Endothelin-1 (ET-1) is involved in the pathogenesis of cardiac and renal hemodynamic changes and impaired excretory function in
congestive heart failure. It has previously been demonstrated that acute administration of
ABT-627 (
endothelin-A blocker) abolished systemic and renal vasoconstriction in controls and rats with
congestive heart failure induced by a surgically created aortocaval
fistula (Abassi et al. Clin Sci (Lond) 2002;103:S245-S248). In contrast, acute
endothelin-B blockade by
A-192621 exaggerated the ET-1 induced systemic and renal vasoconstriction. The present study examined the renal and systemic effects of chronically administered
ABT-627 (24 mg/kg per day) or
A-192621 (72 mg/kg per day) for 7 days via osmotic minipumps inserted intraperitoneally on the day of operation of
sham controls and rats with
congestive heart failure. Tailcuff measurements revealed that
ABT- 627 significantly decreased mean arterial pressure from 108 +/- 2 mmHg to 87 +/- 2 mmHg (P < 0.05), whereas
A-192621 significantly increased mean arterial pressure from 110 +/- 3 mmHg to 122 +/- 3 mmHg (P < 0.05) in controls. Despite the hypotensive effect of
ABT-627, daily
sodium excretion dramatically increased, but to a lesser extent in A-192621-treated controls. Furthermore, chronic administration of
ABT-627 to controls attenuated the systemic and renal vasoconstriction induced by ET-1 (1 nmol/kg intravenous), whereas
A-192621 augmented these effects.

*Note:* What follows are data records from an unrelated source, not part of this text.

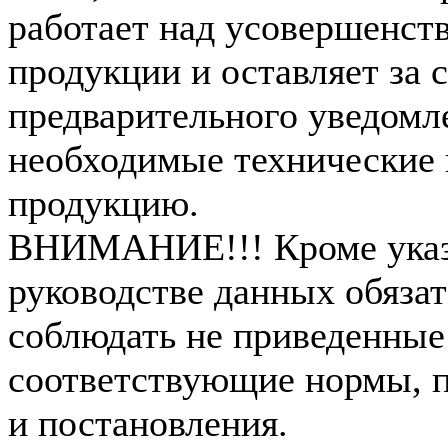
работает над усовершенст
продукции и оставляет за 
предварительного уведомл
необходимые технические 
продукцию.
ВНИМАНИЕ!!! Кроме указ
руководстве данных обязат
соблюдать не приведенные
соответствующие нормы, п
и постановления.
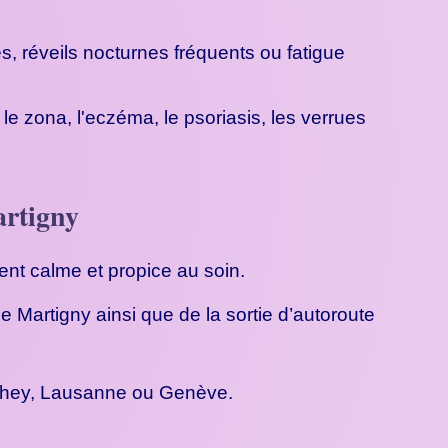
, réveils nocturnes fréquents ou fatigue
 zona, l'eczéma, le psoriasis, les verrues
artigny
nt calme et propice au soin.
e Martigny ainsi que de la sortie d’autoroute
Monthey, Lausanne ou Genève.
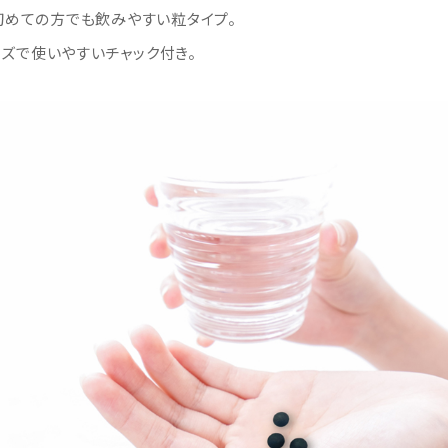
めての方でも飲みやすい粒タイプ。
イズで使いやすいチャック付き。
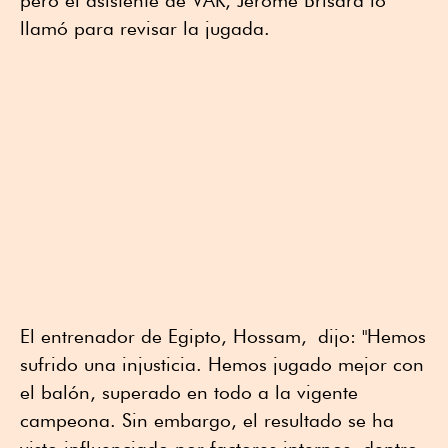
pero el asistente de VAR, Jérome Brisard lo
llamó para revisar la jugada.
El entrenador de Egipto, Hossam, dijo: "Hemos
sufrido una injusticia. Hemos jugado mejor con
el balón, superado en todo a la vigente
campeona. Sin embargo, el resultado se ha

Similarly, chronic treatment with
ABT-627 totally abolished the systemic and renal vasoconstriction caused by injected ET-1 in rats with
congestive heart failure, whereas
A192621 potentiated these effects. Chronic treatment of animals with
congestive heart failure with
ABT-627 did not influence daily
sodium excretion, whereas treatment with
A192621 significantly improved daily
sodium excretion. Interestingly, treatment with either
ABT-627 or
A192621 significantly decreased
cardiac hypertrophy in rats with
congestive heart failure. In conclusion, in
sham controls
endothelin-B receptor mediated vasodilation and natriuresis, probably as a result of tubular action, whereas in
congestive heart failure the excretory contribution of
endothelin-B receptor was attenuated, resulting in Na+ retention.